Ma che cosa è, o meglio che cosa intende rappresentare Bernard attraverso
l’immagine della Voragine (in minuscolo, onde non smarrire prima del tempo
il poco equilibrio che ci resta)? La risposta è ovvia: quel gran vuoto che è la
vita, quell’abisso privo di senso che tutti vorremmo prima o poi colmato ma sul
quale una parola rivelatrice non sarà mai pronunciata. Da nessuno.
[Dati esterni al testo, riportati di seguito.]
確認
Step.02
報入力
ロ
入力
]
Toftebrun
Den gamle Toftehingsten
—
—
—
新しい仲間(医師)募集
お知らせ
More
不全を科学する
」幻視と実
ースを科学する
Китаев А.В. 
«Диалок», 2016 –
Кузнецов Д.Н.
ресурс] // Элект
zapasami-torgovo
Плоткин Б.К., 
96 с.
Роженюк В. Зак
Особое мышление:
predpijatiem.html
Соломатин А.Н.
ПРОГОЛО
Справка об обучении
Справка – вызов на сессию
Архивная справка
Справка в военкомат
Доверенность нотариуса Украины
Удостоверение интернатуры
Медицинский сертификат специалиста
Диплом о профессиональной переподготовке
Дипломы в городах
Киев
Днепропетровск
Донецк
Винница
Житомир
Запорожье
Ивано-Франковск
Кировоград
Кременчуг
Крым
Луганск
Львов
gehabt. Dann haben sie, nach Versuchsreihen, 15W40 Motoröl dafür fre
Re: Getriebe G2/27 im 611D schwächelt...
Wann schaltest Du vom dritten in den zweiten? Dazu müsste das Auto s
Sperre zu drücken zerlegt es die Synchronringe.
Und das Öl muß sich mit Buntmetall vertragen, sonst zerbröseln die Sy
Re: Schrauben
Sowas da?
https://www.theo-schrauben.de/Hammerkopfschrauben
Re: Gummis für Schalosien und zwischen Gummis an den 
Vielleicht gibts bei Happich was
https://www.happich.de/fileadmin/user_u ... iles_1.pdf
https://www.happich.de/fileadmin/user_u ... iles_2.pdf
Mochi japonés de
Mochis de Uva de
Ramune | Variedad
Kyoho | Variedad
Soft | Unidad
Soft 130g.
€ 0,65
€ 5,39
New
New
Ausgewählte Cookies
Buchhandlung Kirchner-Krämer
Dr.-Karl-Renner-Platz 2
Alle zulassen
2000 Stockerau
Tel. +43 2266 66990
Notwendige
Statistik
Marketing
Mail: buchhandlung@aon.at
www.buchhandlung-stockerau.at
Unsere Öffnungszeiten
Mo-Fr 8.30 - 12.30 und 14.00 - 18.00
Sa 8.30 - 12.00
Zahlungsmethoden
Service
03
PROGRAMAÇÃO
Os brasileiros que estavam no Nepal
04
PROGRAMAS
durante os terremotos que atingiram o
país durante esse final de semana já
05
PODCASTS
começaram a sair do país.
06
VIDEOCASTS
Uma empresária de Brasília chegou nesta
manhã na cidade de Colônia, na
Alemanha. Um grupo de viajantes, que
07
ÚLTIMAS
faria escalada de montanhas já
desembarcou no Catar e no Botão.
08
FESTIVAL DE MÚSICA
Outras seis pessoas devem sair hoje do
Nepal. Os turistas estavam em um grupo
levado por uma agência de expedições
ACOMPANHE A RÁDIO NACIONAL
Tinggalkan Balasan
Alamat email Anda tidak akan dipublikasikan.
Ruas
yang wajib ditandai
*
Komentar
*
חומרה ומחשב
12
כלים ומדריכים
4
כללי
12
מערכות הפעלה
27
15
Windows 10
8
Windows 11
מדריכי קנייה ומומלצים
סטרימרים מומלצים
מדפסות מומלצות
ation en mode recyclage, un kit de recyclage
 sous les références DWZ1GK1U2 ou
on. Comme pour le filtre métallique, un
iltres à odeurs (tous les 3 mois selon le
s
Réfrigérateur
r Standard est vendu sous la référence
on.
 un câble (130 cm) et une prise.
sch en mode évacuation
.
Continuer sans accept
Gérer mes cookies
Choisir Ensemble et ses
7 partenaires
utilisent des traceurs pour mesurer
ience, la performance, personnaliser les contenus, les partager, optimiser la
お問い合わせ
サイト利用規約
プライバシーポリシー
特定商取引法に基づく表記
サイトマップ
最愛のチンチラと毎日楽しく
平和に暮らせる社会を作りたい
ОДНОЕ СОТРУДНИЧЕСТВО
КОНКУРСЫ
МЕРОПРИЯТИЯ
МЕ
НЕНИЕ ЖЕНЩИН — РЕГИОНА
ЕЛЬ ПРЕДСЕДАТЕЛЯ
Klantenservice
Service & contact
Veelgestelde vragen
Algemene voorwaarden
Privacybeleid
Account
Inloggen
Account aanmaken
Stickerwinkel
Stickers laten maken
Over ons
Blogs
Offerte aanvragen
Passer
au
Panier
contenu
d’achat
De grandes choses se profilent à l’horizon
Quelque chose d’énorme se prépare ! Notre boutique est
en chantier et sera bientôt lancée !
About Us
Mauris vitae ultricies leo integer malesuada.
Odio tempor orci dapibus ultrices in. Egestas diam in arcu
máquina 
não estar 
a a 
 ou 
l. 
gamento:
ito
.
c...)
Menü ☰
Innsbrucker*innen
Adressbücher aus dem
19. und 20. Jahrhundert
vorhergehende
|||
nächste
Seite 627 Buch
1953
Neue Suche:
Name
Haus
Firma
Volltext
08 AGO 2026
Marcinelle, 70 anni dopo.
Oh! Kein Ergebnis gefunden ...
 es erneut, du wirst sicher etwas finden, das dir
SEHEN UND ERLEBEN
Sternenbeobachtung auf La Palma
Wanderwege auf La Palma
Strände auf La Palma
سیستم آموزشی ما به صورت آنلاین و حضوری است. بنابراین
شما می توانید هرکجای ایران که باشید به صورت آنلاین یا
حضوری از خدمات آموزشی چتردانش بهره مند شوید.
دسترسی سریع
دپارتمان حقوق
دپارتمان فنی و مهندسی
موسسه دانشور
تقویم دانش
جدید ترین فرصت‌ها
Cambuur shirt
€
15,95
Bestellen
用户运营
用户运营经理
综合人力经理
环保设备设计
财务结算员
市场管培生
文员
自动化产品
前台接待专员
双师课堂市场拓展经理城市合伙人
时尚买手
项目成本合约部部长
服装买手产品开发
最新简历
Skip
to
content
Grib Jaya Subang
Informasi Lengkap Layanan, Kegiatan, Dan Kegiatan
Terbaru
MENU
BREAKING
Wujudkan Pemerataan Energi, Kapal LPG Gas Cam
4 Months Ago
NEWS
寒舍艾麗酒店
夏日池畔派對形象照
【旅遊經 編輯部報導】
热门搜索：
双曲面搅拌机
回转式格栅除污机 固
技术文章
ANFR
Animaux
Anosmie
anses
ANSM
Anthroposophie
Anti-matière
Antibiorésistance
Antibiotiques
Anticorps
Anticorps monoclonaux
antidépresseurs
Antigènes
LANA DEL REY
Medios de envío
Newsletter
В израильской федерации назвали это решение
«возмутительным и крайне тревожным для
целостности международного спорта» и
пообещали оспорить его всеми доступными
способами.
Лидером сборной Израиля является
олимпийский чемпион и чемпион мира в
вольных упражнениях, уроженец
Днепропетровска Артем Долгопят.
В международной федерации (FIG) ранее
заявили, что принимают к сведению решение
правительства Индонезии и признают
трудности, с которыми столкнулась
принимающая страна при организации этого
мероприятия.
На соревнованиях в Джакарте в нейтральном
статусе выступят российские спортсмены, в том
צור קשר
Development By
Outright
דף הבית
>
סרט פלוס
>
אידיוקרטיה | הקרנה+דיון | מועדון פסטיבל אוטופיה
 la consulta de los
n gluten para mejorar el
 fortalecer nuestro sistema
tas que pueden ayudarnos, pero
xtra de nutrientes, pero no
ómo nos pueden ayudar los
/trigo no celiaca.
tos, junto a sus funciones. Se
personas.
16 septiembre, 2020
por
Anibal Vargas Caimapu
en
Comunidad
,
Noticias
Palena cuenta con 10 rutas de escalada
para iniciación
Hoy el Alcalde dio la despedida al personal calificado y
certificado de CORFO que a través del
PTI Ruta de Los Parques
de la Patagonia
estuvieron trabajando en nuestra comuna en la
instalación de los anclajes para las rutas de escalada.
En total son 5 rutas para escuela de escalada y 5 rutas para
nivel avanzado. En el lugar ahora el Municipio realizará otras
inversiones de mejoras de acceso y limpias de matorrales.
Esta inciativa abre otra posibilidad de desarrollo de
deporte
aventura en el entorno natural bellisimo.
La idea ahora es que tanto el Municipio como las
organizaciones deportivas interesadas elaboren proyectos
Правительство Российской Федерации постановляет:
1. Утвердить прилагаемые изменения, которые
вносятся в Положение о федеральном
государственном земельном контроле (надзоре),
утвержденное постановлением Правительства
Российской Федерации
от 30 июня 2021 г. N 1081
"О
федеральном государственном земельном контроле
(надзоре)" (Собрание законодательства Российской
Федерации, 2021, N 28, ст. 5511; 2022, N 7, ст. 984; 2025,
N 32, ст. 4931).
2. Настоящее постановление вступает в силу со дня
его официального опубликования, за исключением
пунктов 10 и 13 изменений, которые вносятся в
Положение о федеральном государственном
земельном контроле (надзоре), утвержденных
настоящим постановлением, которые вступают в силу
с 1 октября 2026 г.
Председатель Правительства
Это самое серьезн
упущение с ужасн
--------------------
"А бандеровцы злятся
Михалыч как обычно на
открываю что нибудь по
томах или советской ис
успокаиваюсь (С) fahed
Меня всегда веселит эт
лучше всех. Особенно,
Una metafora del nulla che ci schiaccia, dunque? E perché no? Una metafora
che ci pone di fronte alla crudezza di una realtà fine a se stessa; una metafora
che sa farsi sberleffo, irriverenza, scurrilità; che sa trascinarci con disinvoltura
nel baratro dell’assurdo. Tanto, al di là delle apparenze, non ci sono che loro,
le ombre, il grande vuoto pneumatico della Voragine, e ci sono le sofferenze e
le umiliazioni di Ori per forza di cose senza alcuna prospettiva di riscatto.
Eppure, questo dialogo del nulla, come lo si potrebbe alternativamente
intitolare, forse proprio per il suo pessimismo radicale ha una straordinaria forza
di trascinamento: irrita, commuove, impietosisce, turba, allarma. Insomma
mette addosso quello scompiglio che soltanto i grandi testi sanno suscitare. Ori
e il suo “Capo” si trasformano rapidamente da personaggi-simbolo, esseri
convenzionali, in uomini in carne e ossa con i quali lo spettatore vorrebbe
interloquire, ora indispettito, ora esilarato (la farsa non minaccia forse da vicino
l’assurdo tanto quanto l’assurdo minaccia costantemente la farsa?).